(AIM) Could you lay out every line of the listing below as a numbered list, skipping any blank lines?

(INPUT RECORDS)
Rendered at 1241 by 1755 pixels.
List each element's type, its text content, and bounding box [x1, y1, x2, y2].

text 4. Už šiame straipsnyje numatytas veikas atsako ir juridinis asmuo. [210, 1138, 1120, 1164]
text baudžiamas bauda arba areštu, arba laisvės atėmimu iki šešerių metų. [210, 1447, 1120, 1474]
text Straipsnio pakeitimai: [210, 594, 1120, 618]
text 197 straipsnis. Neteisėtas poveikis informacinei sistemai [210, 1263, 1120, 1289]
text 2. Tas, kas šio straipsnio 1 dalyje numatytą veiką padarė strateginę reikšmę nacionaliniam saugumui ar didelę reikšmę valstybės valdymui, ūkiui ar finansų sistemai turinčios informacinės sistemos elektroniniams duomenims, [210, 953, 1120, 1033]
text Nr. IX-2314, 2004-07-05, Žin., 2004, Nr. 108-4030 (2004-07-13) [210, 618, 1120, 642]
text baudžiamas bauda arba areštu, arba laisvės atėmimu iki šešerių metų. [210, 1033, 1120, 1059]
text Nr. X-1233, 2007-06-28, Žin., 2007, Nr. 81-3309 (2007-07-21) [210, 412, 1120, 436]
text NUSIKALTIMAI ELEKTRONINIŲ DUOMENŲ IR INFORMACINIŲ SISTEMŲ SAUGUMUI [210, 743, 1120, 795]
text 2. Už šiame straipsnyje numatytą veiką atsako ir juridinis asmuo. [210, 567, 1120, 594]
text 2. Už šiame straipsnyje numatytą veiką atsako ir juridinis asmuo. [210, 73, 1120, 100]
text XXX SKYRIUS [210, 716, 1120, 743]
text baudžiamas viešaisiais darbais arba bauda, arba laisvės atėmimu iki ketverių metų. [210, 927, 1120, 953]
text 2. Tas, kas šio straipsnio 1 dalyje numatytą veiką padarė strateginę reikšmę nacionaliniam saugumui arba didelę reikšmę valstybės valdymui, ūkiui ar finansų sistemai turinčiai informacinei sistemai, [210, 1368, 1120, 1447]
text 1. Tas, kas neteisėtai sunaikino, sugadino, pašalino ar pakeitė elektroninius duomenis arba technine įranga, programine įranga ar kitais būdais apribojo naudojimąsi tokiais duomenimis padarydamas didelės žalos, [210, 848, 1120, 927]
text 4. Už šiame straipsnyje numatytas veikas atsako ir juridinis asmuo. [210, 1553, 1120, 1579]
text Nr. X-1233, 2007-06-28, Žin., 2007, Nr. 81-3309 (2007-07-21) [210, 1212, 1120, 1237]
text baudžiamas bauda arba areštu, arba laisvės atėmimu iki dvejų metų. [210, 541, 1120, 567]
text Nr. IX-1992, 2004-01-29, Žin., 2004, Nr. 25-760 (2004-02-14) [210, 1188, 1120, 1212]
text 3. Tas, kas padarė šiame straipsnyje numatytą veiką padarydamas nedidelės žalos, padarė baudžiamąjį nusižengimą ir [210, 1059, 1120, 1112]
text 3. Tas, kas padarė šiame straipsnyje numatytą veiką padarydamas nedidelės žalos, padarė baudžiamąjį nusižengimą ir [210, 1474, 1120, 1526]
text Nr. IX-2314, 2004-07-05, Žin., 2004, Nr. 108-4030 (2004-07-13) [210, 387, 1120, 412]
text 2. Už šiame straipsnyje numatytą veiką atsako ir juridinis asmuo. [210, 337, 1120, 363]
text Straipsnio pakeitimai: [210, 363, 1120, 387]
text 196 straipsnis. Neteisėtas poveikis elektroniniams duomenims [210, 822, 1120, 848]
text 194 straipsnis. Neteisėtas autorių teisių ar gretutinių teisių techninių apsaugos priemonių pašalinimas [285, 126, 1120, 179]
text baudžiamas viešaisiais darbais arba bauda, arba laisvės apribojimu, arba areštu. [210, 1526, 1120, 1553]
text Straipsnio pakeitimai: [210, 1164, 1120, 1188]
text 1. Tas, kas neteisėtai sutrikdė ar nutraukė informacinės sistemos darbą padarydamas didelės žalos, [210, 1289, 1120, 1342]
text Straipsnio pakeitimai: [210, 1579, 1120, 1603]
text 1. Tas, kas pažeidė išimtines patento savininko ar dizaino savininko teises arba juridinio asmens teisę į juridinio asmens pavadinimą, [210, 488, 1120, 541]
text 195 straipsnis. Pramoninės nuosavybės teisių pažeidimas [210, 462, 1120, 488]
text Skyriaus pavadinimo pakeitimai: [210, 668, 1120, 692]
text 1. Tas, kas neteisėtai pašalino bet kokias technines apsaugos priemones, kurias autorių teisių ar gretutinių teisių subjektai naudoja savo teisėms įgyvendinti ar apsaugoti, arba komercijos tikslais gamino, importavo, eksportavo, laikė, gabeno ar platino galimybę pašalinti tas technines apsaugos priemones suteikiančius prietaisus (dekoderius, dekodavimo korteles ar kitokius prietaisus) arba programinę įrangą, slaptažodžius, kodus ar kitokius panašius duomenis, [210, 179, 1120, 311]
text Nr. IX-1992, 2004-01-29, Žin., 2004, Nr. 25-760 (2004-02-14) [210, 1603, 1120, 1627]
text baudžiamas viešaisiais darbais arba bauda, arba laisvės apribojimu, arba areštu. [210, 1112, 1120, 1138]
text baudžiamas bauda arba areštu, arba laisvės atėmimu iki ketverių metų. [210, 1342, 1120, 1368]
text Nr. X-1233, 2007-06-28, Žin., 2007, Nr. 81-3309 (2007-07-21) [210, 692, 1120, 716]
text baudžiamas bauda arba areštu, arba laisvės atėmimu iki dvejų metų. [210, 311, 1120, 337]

(SOLUTION FOR THIS TASK)
1. Rendered at 1241 by 1755 pixels.
2. List each element's type, its text content, and bounding box [x1, y1, x2, y2].
3. text 4. Už šiame straipsnyje numatytas veikas atsako ir juridinis asmuo. [210, 1138, 1120, 1164]
4. text baudžiamas bauda arba areštu, arba laisvės atėmimu iki šešerių metų. [210, 1447, 1120, 1474]
5. text Straipsnio pakeitimai: [210, 594, 1120, 618]
6. text 197 straipsnis. Neteisėtas poveikis informacinei sistemai [210, 1263, 1120, 1289]
7. text 2. Tas, kas šio straipsnio 1 dalyje numatytą veiką padarė strateginę reikšmę nacionaliniam saugumui ar didelę reikšmę valstybės valdymui, ūkiui ar finansų sistemai turinčios informacinės sistemos elektroniniams duomenims, [210, 953, 1120, 1033]
8. text Nr. IX-2314, 2004-07-05, Žin., 2004, Nr. 108-4030 (2004-07-13) [210, 618, 1120, 642]
9. text baudžiamas bauda arba areštu, arba laisvės atėmimu iki šešerių metų. [210, 1033, 1120, 1059]
10. text Nr. X-1233, 2007-06-28, Žin., 2007, Nr. 81-3309 (2007-07-21) [210, 412, 1120, 436]
11. text NUSIKALTIMAI ELEKTRONINIŲ DUOMENŲ IR INFORMACINIŲ SISTEMŲ SAUGUMUI [210, 743, 1120, 795]
12. text 2. Už šiame straipsnyje numatytą veiką atsako ir juridinis asmuo. [210, 567, 1120, 594]
13. text 2. Už šiame straipsnyje numatytą veiką atsako ir juridinis asmuo. [210, 73, 1120, 100]
14. text XXX SKYRIUS [210, 716, 1120, 743]
15. text baudžiamas viešaisiais darbais arba bauda, arba laisvės atėmimu iki ketverių metų. [210, 927, 1120, 953]
16. text 2. Tas, kas šio straipsnio 1 dalyje numatytą veiką padarė strateginę reikšmę nacionaliniam saugumui arba didelę reikšmę valstybės valdymui, ūkiui ar finansų sistemai turinčiai informacinei sistemai, [210, 1368, 1120, 1447]
17. text 1. Tas, kas neteisėtai sunaikino, sugadino, pašalino ar pakeitė elektroninius duomenis arba technine įranga, programine įranga ar kitais būdais apribojo naudojimąsi tokiais duomenimis padarydamas didelės žalos, [210, 848, 1120, 927]
18. text 4. Už šiame straipsnyje numatytas veikas atsako ir juridinis asmuo. [210, 1553, 1120, 1579]
19. text Nr. X-1233, 2007-06-28, Žin., 2007, Nr. 81-3309 (2007-07-21) [210, 1212, 1120, 1237]
20. text baudžiamas bauda arba areštu, arba laisvės atėmimu iki dvejų metų. [210, 541, 1120, 567]
21. text Nr. IX-1992, 2004-01-29, Žin., 2004, Nr. 25-760 (2004-02-14) [210, 1188, 1120, 1212]
22. text 3. Tas, kas padarė šiame straipsnyje numatytą veiką padarydamas nedidelės žalos, padarė baudžiamąjį nusižengimą ir [210, 1059, 1120, 1112]
23. text 3. Tas, kas padarė šiame straipsnyje numatytą veiką padarydamas nedidelės žalos, padarė baudžiamąjį nusižengimą ir [210, 1474, 1120, 1526]
24. text Nr. IX-2314, 2004-07-05, Žin., 2004, Nr. 108-4030 (2004-07-13) [210, 387, 1120, 412]
25. text 2. Už šiame straipsnyje numatytą veiką atsako ir juridinis asmuo. [210, 337, 1120, 363]
26. text Straipsnio pakeitimai: [210, 363, 1120, 387]
27. text 196 straipsnis. Neteisėtas poveikis elektroniniams duomenims [210, 822, 1120, 848]
28. text 194 straipsnis. Neteisėtas autorių teisių ar gretutinių teisių techninių apsaugos priemonių pašalinimas [285, 126, 1120, 179]
29. text baudžiamas viešaisiais darbais arba bauda, arba laisvės apribojimu, arba areštu. [210, 1526, 1120, 1553]
30. text Straipsnio pakeitimai: [210, 1164, 1120, 1188]
31. text 1. Tas, kas neteisėtai sutrikdė ar nutraukė informacinės sistemos darbą padarydamas didelės žalos, [210, 1289, 1120, 1342]
32. text Straipsnio pakeitimai: [210, 1579, 1120, 1603]
33. text 1. Tas, kas pažeidė išimtines patento savininko ar dizaino savininko teises arba juridinio asmens teisę į juridinio asmens pavadinimą, [210, 488, 1120, 541]
34. text 195 straipsnis. Pramoninės nuosavybės teisių pažeidimas [210, 462, 1120, 488]
35. text Skyriaus pavadinimo pakeitimai: [210, 668, 1120, 692]
36. text 1. Tas, kas neteisėtai pašalino bet kokias technines apsaugos priemones, kurias autorių teisių ar gretutinių teisių subjektai naudoja savo teisėms įgyvendinti ar apsaugoti, arba komercijos tikslais gamino, importavo, eksportavo, laikė, gabeno ar platino galimybę pašalinti tas technines apsaugos priemones suteikiančius prietaisus (dekoderius, dekodavimo korteles ar kitokius prietaisus) arba programinę įrangą, slaptažodžius, kodus ar kitokius panašius duomenis, [210, 179, 1120, 311]
37. text Nr. IX-1992, 2004-01-29, Žin., 2004, Nr. 25-760 (2004-02-14) [210, 1603, 1120, 1627]
38. text baudžiamas viešaisiais darbais arba bauda, arba laisvės apribojimu, arba areštu. [210, 1112, 1120, 1138]
39. text baudžiamas bauda arba areštu, arba laisvės atėmimu iki ketverių metų. [210, 1342, 1120, 1368]
40. text Nr. X-1233, 2007-06-28, Žin., 2007, Nr. 81-3309 (2007-07-21) [210, 692, 1120, 716]
41. text baudžiamas bauda arba areštu, arba laisvės atėmimu iki dvejų metų. [210, 311, 1120, 337]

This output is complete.